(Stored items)
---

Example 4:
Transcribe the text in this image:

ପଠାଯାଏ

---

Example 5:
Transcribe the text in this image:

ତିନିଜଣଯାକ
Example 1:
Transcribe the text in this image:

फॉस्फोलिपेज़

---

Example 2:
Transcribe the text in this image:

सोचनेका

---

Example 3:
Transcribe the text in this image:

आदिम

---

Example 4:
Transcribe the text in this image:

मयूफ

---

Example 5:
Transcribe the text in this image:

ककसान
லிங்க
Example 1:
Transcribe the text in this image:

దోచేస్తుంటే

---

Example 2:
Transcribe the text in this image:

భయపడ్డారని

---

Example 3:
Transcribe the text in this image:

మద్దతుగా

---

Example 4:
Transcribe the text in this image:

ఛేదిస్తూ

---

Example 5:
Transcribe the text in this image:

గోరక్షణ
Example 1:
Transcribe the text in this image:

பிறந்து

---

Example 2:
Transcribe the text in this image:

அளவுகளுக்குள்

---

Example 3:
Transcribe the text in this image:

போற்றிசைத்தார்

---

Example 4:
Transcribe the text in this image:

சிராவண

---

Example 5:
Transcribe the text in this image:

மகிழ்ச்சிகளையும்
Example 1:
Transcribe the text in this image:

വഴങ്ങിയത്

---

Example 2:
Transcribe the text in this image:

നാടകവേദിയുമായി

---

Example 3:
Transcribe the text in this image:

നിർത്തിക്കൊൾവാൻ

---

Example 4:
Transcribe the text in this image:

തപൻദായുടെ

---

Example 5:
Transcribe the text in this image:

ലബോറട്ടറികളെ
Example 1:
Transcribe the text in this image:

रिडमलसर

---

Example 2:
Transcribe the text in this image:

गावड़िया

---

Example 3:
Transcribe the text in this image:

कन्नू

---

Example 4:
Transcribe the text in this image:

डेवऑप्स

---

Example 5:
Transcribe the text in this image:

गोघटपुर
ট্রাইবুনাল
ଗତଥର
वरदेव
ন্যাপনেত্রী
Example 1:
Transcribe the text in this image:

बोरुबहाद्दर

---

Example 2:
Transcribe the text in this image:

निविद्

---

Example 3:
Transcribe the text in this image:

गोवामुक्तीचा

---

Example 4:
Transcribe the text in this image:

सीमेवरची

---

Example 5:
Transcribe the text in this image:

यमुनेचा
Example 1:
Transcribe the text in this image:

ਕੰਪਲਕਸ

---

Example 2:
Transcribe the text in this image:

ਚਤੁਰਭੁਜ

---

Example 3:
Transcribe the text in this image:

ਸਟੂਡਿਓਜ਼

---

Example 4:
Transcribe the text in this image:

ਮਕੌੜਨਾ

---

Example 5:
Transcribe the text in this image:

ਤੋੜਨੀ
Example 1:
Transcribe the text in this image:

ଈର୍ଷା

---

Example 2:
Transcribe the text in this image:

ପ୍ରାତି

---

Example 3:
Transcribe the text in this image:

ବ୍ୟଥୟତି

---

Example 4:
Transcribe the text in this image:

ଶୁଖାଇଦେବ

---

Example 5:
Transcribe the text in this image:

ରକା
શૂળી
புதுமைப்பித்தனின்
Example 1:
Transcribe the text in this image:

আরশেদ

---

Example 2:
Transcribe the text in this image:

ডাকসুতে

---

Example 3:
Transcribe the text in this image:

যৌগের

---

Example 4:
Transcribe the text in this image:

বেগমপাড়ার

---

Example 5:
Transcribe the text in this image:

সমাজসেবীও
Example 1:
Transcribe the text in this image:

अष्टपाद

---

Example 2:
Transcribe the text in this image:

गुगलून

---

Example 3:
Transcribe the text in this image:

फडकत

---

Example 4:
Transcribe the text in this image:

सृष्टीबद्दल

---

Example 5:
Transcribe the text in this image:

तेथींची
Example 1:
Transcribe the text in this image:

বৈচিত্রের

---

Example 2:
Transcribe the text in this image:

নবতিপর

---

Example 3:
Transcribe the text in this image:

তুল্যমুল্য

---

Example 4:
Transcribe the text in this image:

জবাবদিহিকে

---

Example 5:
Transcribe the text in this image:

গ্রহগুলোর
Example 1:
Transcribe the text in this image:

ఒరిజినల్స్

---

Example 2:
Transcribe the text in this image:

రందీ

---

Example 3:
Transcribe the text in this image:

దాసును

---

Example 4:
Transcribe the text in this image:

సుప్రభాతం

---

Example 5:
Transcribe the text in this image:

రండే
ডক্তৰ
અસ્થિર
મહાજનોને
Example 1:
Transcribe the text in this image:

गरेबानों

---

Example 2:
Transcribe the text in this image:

» DIRECTIONS
Repeat all of the records, letter for letter.

» EXPECTED ANSWER
---

Example 4:
Transcribe the text in this image:

ପଠାଯାଏ

---

Example 5:
Transcribe the text in this image:

ତିନିଜଣଯାକ
Example 1:
Transcribe the text in this image:

फॉस्फोलिपेज़

---

Example 2:
Transcribe the text in this image:

सोचनेका

---

Example 3:
Transcribe the text in this image:

आदिम

---

Example 4:
Transcribe the text in this image:

मयूफ

---

Example 5:
Transcribe the text in this image:

ककसान
லிங்க
Example 1:
Transcribe the text in this image:

దోచేస్తుంటే

---

Example 2:
Transcribe the text in this image:

భయపడ్డారని

---

Example 3:
Transcribe the text in this image:

మద్దతుగా

---

Example 4:
Transcribe the text in this image:

ఛేదిస్తూ

---

Example 5:
Transcribe the text in this image:

గోరక్షణ
Example 1:
Transcribe the text in this image:

பிறந்து

---

Example 2:
Transcribe the text in this image:

அளவுகளுக்குள்

---

Example 3:
Transcribe the text in this image:

போற்றிசைத்தார்

---

Example 4:
Transcribe the text in this image:

சிராவண

---

Example 5:
Transcribe the text in this image:

மகிழ்ச்சிகளையும்
Example 1:
Transcribe the text in this image:

വഴങ്ങിയത്

---

Example 2:
Transcribe the text in this image:

നാടകവേദിയുമായി

---

Example 3:
Transcribe the text in this image:

നിർത്തിക്കൊൾവാൻ

---

Example 4:
Transcribe the text in this image:

തപൻദായുടെ

---

Example 5:
Transcribe the text in this image:

ലബോറട്ടറികളെ
Example 1:
Transcribe the text in this image:

रिडमलसर

---

Example 2:
Transcribe the text in this image:

गावड़िया

---

Example 3:
Transcribe the text in this image:

कन्नू

---

Example 4:
Transcribe the text in this image:

डेवऑप्स

---

Example 5:
Transcribe the text in this image:

गोघटपुर
ট্রাইবুনাল
ଗତଥର
वरदेव
ন্যাপনেত্রী
Example 1:
Transcribe the text in this image:

बोरुबहाद्दर

---

Example 2:
Transcribe the text in this image:

निविद्

---

Example 3:
Transcribe the text in this image:

गोवामुक्तीचा

---

Example 4:
Transcribe the text in this image:

सीमेवरची

---

Example 5:
Transcribe the text in this image:

यमुनेचा
Example 1:
Transcribe the text in this image:

ਕੰਪਲਕਸ

---

Example 2:
Transcribe the text in this image:

ਚਤੁਰਭੁਜ

---

Example 3:
Transcribe the text in this image:

ਸਟੂਡਿਓਜ਼

---

Example 4:
Transcribe the text in this image:

ਮਕੌੜਨਾ

---

Example 5:
Transcribe the text in this image:

ਤੋੜਨੀ
Example 1:
Transcribe the text in this image:

ଈର୍ଷା

---

Example 2:
Transcribe the text in this image:

ପ୍ରାତି

---

Example 3:
Transcribe the text in this image:

ବ୍ୟଥୟତି

---

Example 4:
Transcribe the text in this image:

ଶୁଖାଇଦେବ

---

Example 5:
Transcribe the text in this image:

ରକା
શૂળી
புதுமைப்பித்தனின்
Example 1:
Transcribe the text in this image:

আরশেদ

---

Example 2:
Transcribe the text in this image:

ডাকসুতে

---

Example 3:
Transcribe the text in this image:

যৌগের

---

Example 4:
Transcribe the text in this image:

বেগমপাড়ার

---

Example 5:
Transcribe the text in this image:

সমাজসেবীও
Example 1:
Transcribe the text in this image:

अष्टपाद

---

Example 2:
Transcribe the text in this image:

गुगलून

---

Example 3:
Transcribe the text in this image:

फडकत

---

Example 4:
Transcribe the text in this image:

सृष्टीबद्दल

---

Example 5:
Transcribe the text in this image:

तेथींची
Example 1:
Transcribe the text in this image:

বৈচিত্রের

---

Example 2:
Transcribe the text in this image:

নবতিপর

---

Example 3:
Transcribe the text in this image:

তুল্যমুল্য

---

Example 4:
Transcribe the text in this image:

জবাবদিহিকে

---

Example 5:
Transcribe the text in this image:

গ্রহগুলোর
Example 1:
Transcribe the text in this image:

ఒరిజినల్స్

---

Example 2:
Transcribe the text in this image:

రందీ

---

Example 3:
Transcribe the text in this image:

దాసును

---

Example 4:
Transcribe the text in this image:

సుప్రభాతం

---

Example 5:
Transcribe the text in this image:

రండే
ডক্তৰ
અસ્થિર
મહાજનોને
Example 1:
Transcribe the text in this image:

गरेबानों

---

Example 2:
Transcribe the text in this image:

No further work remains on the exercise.